CEDAR FALLS — The City Council last week voted 5-2 to contract with a new consultant to plan a white-water rapids on the Cedar River downtown between the First and Main Street bridges near Gateway Park.
The council approved an $85,000 contract with Riverwise Engineering of Durango, Colo.
The city had contracted with AECOM of Waterloo for river improvements. AECOM had subcontracted with McLaughlin Whitewater Design Group of Denver, Colo., assisted by HBK Engineering of Chicago to plan the white-water work.
Preliminary design work is needed to get a better idea of project costs. Several council members expressed dissatisfaction with McLaughlin’s work and the council voted 4-3 in March to ask city staff to look for a new consultant. Staff issued requests for proposals and recommended Riverwise after an interview process.
Riverwise had local connections to help with the project: Larry Kurtz of AHTS Architects and Waterloo firefighter and whitewater enthusaist Ty Graham, who is working with Waterloo officials on a similar project downtown there.
Cedar Falls Community Development Director Stephanie Houk Sheetz said about $40,000 has been unexpended from previously contracted work that could be applied to the contract with Riverwise.
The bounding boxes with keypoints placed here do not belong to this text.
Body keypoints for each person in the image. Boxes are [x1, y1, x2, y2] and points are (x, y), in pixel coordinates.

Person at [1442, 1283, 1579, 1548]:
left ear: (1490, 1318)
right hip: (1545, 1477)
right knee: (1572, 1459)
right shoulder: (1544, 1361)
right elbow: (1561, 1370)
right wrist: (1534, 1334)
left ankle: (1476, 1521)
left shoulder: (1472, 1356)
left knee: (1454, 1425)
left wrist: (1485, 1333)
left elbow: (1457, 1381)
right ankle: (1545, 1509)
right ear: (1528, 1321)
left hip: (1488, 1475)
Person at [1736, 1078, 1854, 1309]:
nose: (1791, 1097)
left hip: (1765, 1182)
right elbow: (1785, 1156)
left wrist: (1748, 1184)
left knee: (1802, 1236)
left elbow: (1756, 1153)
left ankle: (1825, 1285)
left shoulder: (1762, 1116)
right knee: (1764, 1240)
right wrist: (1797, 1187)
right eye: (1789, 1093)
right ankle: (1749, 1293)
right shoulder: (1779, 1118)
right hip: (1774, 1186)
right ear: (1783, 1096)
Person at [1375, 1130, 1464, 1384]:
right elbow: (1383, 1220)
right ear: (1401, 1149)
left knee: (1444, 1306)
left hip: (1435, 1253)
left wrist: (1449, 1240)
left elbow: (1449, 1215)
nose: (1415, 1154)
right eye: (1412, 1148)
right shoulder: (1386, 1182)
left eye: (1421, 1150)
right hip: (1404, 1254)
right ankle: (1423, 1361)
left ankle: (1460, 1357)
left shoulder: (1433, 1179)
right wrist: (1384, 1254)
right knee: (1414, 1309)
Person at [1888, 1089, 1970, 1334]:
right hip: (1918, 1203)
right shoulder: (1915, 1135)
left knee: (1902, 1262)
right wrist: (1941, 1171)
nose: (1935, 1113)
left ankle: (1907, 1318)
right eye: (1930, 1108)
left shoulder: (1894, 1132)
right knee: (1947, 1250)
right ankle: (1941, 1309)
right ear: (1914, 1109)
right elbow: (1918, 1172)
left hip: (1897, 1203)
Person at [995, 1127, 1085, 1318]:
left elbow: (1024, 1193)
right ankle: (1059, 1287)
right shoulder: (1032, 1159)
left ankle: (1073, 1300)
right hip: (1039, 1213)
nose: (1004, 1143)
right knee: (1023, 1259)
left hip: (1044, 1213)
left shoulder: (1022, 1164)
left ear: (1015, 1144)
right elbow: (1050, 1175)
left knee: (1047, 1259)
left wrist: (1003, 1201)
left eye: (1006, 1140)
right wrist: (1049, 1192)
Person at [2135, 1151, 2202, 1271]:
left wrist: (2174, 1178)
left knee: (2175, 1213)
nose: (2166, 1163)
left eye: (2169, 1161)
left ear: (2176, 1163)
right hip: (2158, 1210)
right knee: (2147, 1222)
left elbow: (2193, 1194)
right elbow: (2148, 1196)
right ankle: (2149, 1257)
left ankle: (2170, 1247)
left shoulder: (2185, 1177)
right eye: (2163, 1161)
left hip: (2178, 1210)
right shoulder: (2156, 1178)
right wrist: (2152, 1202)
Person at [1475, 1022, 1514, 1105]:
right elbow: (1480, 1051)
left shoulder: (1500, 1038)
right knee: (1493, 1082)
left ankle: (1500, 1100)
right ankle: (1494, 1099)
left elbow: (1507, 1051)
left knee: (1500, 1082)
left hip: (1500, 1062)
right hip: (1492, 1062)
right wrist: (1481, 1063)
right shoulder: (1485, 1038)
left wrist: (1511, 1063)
The city’s capital improvements plan identifies several potential funding sources for the overall whitewater and riverfront improvement efforts, including flood reserve money, general obligation bonds, federal and state grants and, potentially in later construction phases, private donations and Black Hawk County Gaming Association funding.
Council member Mark Miller supported the change in direction.
“With the local connection that Riverwise has here in Cedar Falls, I think we are headed in the right direction. I know their passion for the river and the community will show as the process moves along,” Miller said. “They have done some outstanding work in other communities in Iowa, so I would anticipate that level of knowledge and expertise to show here too. There will be a substantial amount of community support required as this project moves along, in terms of funding, so I’m hopeful the community and the council take the necessary steps to see it come to life. “
Council member Susan deBuhr said she voted against the contract because the city should have other priorities. She opposes the use of flood reserve money for the project.
“That money should be used for flood victims, flood recovery or future flooding (reserves), not for a water playground,” deBuhr said. “Our river, to me, is not a really safe river to be swimming in,” she said, citing several incidents this summer in which people fell into the river below the dam near the Ice House Museum and had to be rescued.
She has no problem with shoreline improvements, but said it was financially irresponsible to invest money in the river when it could only be used 50 to 60 days a year.
Miller, a resident of the flood-prone North Cedar area, took a different view.
“I’m happy that we are moving forward with this project,” he said. “I was fairly disappointed with the previous firm, so I’m glad we are taking strides to make sure we get a project that both enhances our river and our quality of life in Cedar Falls. Our community started here because of the river, and it is time we create a landscape where we can bring our attention back to it.”